** Extracted entries follows **

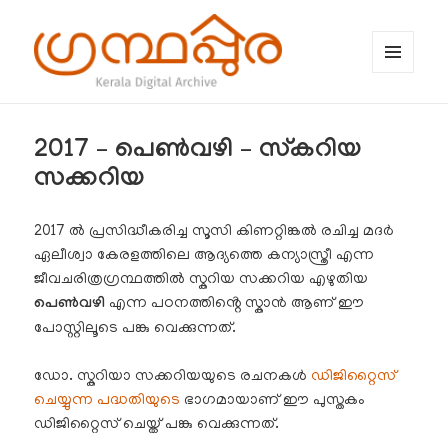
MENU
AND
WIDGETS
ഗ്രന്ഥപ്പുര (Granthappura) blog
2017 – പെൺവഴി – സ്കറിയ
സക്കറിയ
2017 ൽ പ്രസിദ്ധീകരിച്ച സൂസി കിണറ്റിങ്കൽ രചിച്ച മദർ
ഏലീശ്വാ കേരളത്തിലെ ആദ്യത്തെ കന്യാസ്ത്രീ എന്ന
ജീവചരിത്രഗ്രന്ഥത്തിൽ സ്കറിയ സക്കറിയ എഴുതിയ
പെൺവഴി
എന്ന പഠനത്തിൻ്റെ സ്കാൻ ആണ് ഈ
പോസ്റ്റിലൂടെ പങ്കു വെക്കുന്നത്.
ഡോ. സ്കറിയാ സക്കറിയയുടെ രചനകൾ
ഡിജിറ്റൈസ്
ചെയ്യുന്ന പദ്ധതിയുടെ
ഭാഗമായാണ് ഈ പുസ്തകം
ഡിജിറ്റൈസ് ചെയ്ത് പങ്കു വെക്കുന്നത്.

** End of Extracted entries **
** Extracted entries follows **

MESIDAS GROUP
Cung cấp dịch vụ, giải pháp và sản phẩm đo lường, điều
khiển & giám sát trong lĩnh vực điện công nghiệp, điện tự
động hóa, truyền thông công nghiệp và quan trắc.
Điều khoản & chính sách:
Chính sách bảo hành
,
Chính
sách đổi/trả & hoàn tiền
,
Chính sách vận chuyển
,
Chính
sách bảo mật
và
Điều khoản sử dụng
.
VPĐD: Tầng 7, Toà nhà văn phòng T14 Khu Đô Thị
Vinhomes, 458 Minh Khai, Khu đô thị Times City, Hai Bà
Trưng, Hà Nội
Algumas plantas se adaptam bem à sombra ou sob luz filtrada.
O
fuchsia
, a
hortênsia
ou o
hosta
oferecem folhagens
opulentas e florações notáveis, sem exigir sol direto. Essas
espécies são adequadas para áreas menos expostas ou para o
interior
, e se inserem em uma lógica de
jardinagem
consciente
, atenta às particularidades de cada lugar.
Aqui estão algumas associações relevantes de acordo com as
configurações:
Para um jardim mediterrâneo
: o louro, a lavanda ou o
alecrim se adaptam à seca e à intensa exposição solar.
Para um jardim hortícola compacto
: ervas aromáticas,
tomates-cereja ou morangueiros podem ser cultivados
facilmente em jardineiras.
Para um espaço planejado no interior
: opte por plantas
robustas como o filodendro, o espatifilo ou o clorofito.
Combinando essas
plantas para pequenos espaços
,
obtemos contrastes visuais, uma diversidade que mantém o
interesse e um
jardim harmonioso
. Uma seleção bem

** End of Extracted entries **

Exercise objective:
State the number of lines in the material holding the word "jardim". Add nothing else.

Exercise response:
3